Start of SUPPLIED DATA

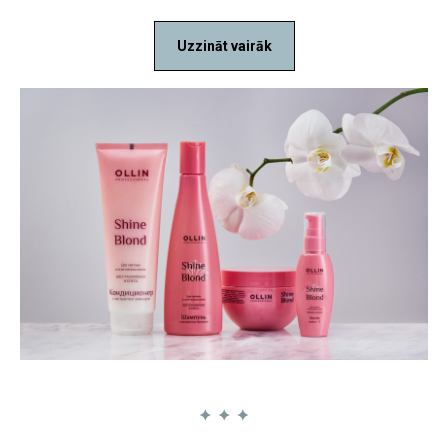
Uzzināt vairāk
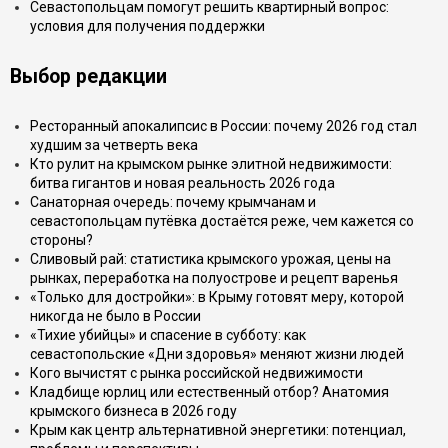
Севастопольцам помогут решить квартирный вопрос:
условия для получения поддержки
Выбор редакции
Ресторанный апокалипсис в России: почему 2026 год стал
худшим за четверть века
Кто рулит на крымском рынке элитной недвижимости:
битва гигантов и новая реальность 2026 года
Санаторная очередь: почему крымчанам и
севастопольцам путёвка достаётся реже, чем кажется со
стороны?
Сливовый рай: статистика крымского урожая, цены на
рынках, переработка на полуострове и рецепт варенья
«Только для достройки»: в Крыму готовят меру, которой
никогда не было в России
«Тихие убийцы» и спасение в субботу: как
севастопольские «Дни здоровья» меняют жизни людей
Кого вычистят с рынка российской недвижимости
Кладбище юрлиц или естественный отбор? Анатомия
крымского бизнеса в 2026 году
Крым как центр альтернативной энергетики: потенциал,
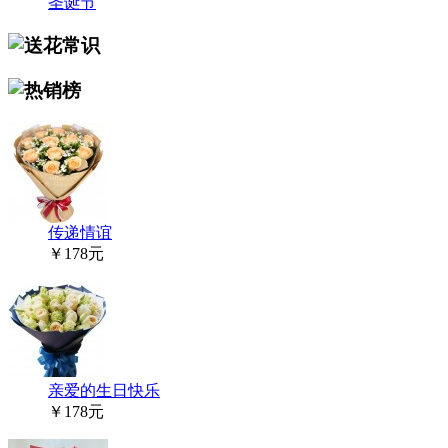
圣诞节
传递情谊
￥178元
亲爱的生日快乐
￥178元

End of SUPPLIED DATA
Start of SUPPLIED DATA

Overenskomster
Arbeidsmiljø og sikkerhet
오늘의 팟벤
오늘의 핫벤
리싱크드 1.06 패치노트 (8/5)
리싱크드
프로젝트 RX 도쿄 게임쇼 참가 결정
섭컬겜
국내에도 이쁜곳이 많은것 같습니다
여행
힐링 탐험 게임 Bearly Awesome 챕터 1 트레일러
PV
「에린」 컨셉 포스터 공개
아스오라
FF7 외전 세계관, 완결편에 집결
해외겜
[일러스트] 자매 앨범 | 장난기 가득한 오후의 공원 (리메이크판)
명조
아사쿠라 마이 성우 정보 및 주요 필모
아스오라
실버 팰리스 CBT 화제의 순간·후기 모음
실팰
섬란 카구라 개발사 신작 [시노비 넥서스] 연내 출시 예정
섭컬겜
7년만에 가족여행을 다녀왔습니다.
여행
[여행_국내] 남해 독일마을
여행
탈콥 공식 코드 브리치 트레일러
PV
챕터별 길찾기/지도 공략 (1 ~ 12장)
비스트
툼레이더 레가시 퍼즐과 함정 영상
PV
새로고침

End of SUPPLIED DATA

→ WORK TO BE COMPLETED:
Rewrite the stretch of the records from the line containing "Севастопольцам помогут решить" through the line containing "Санаторная очередь: почему крымчанам и", swapping "битва гигантов" for "схватка гигантов" and leaving everything else the same.

→ ANSWER FOR THE TASK:
Севастопольцам помогут решить квартирный вопрос:
условия для получения поддержки
Выбор редакции
Ресторанный апокалипсис в России: почему 2026 год стал
худшим за четверть века
Кто рулит на крымском рынке элитной недвижимости:
схватка гигантов и новая реальность 2026 года
Санаторная очередь: почему крымчанам и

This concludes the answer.